REQUIRED ACTION
When you reach the line containing "elvárásainkat és szükségleteinket" in the data below, begin returning lines exactly as written, and stop once the line containing "az ember, aki" has been returned.

DATA FOR PROCESSING
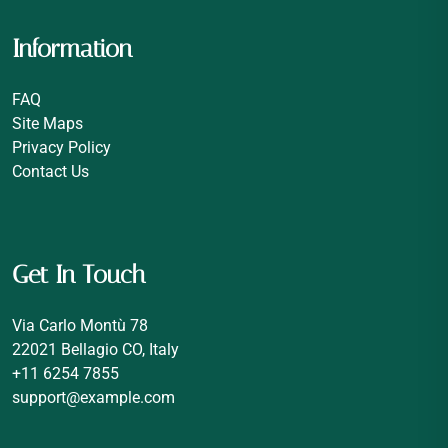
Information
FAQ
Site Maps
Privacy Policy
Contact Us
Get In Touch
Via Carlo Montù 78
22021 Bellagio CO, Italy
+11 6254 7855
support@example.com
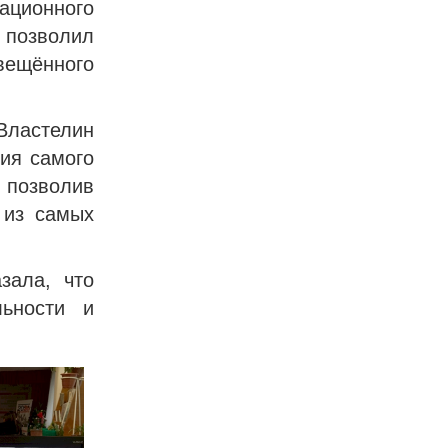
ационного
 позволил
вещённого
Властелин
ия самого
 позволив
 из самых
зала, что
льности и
* * *
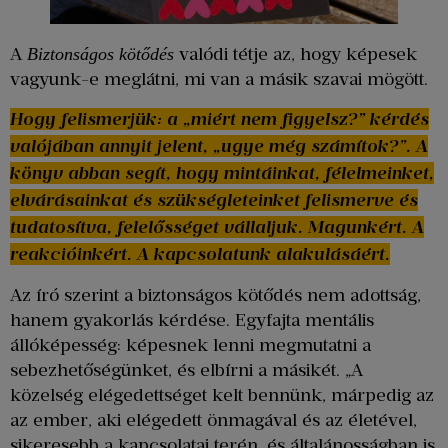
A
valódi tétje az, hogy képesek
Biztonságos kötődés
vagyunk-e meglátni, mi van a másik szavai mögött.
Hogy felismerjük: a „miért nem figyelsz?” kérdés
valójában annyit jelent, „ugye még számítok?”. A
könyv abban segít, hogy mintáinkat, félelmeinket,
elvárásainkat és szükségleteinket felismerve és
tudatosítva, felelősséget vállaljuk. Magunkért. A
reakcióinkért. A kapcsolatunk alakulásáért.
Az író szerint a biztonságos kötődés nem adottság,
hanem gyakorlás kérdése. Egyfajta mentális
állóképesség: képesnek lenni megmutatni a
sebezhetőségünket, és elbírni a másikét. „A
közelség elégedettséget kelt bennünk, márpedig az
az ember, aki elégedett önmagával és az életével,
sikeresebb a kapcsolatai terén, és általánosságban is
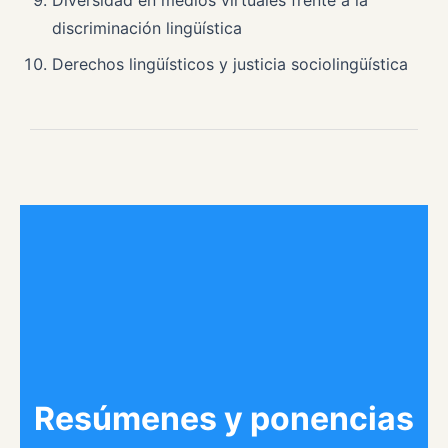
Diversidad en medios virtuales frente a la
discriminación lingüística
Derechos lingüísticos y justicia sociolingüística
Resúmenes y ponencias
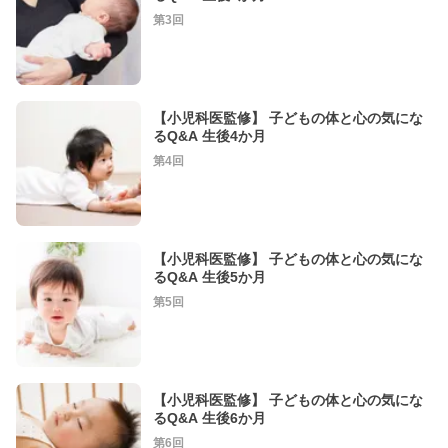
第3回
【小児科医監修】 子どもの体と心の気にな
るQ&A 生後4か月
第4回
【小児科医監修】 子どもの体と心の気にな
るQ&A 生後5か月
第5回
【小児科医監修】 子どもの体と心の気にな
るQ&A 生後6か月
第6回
==
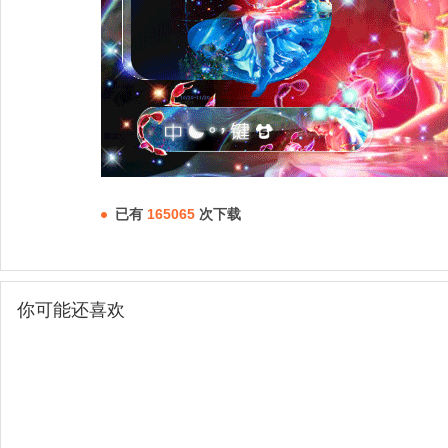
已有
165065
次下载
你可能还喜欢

TASK RESPONSE
elvárásainkat és szükségleteinket felismerve és
tudatosítva, felelősséget vállaljuk. Magunkért. A
reakcióinkért. A kapcsolatunk alakulásáért.
Az író szerint a biztonságos kötődés nem adottság,
hanem gyakorlás kérdése. Egyfajta mentális
állóképesség: képesnek lenni megmutatni a
sebezhetőségünket, és elbírni a másikét. „A
közelség elégedettséget kelt bennünk, márpedig az
az ember, aki elégedett önmagával és az életével,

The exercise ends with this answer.